A.S. In un ambiente così caratterizzato quale può essere il ruolo degli intellettuali?
D.I. La figura dell’intellettuale in politica è impallidita per varie ragioni, che hanno a che fare con le trasformazioni della società e anche con l’avanzamento e la specializzazione delle scienze, in particolare di quelle sociali. La divisione del lavoro e la specializzazione scientifica o la configurazione di una società di intelligenze distribuite non rendono superflue le panoramiche, ma rendono ridicola la superiorità dell’intellettuale che pontifica su questioni morali o politiche senza conoscere i principali dibattiti che si sono svolti tra gli scienziati sociali. Il prestigio degli intellettuali funziona se sono pochi e il sapere è scarso, ma si orizzontalizza e si condivide quando sono molti quelli che sanno e con visioni della realtà che non sempre coincidono e spesso si contraddicono. L’intellettuale oggi ha un rapporto meno verticale con la società, che non è una massa di incompetenti disinformati, e condivide l’autorità con un gran numero di specialisti di ogni tipo che sono più avanti di lui nella conoscenza esperta, così rilevante per il mondo complesso in cui viviamo.

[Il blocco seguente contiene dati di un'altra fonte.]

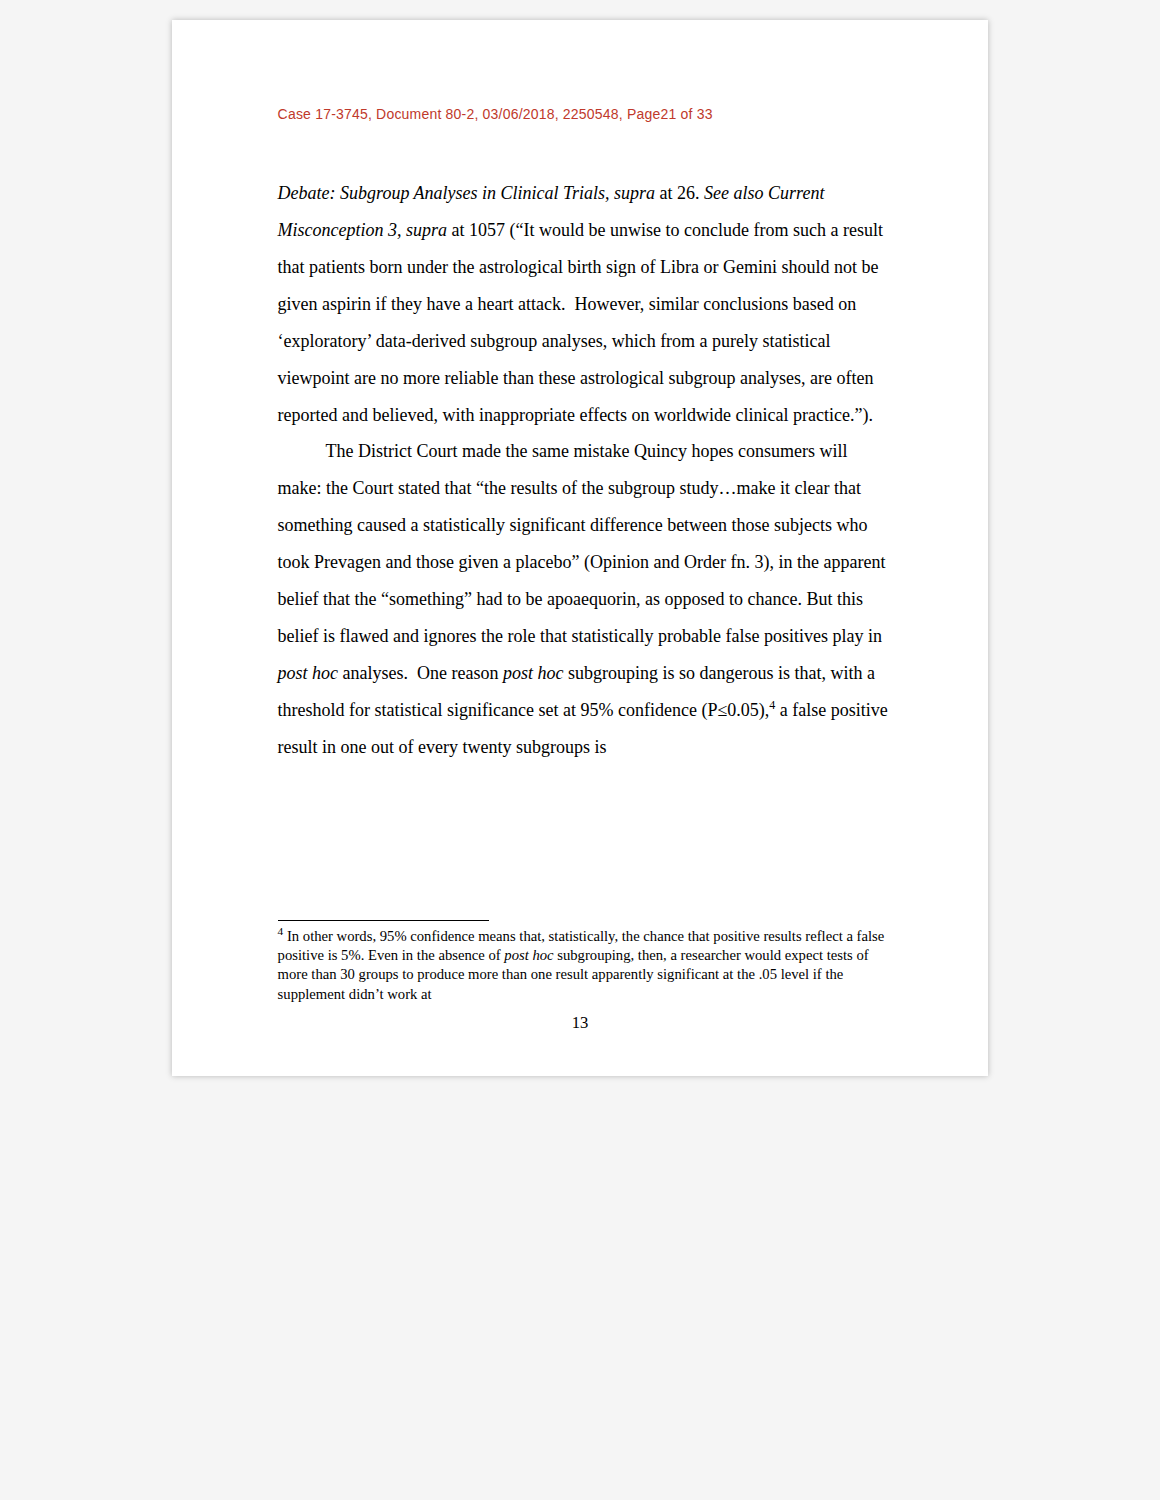Case 17-3745, Document 80-2, 03/06/2018, 2250548, Page21 of 33
Debate: Subgroup Analyses in Clinical Trials, supra at 26. See also Current Misconception 3, supra at 1057 (“It would be unwise to conclude from such a result that patients born under the astrological birth sign of Libra or Gemini should not be given aspirin if they have a heart attack. However, similar conclusions based on ‘exploratory’ data-derived subgroup analyses, which from a purely statistical viewpoint are no more reliable than these astrological subgroup analyses, are often reported and believed, with inappropriate effects on worldwide clinical practice.”).
The District Court made the same mistake Quincy hopes consumers will make: the Court stated that “the results of the subgroup study…make it clear that something caused a statistically significant difference between those subjects who took Prevagen and those given a placebo” (Opinion and Order fn. 3), in the apparent belief that the “something” had to be apoaequorin, as opposed to chance. But this belief is flawed and ignores the role that statistically probable false positives play in post hoc analyses. One reason post hoc subgrouping is so dangerous is that, with a threshold for statistical significance set at 95% confidence (P≤0.05),4 a false positive result in one out of every twenty subgroups is
4 In other words, 95% confidence means that, statistically, the chance that positive results reflect a false positive is 5%. Even in the absence of post hoc subgrouping, then, a researcher would expect tests of more than 30 groups to produce more than one result apparently significant at the .05 level if the supplement didn’t work at
13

A.S. Alla fine quale può essere una strategia efficace per raggiungere un equilibrio tra fiducia e diffidenza?
D.I. La fiducia è una relazione che sostituisce l’inaffidabilità delle cose (perché non ci sono prove o non è possibile la conoscenza di sé) con l’affidabilità delle persone. Il problema è che spesso non abbiamo prove sufficienti, non possiamo fidarci degli altri, ma nemmeno di noi stessi. La sfiducia negli altri ci protegge dall’inganno altrui, ma non ci restituisce alcuna certezza.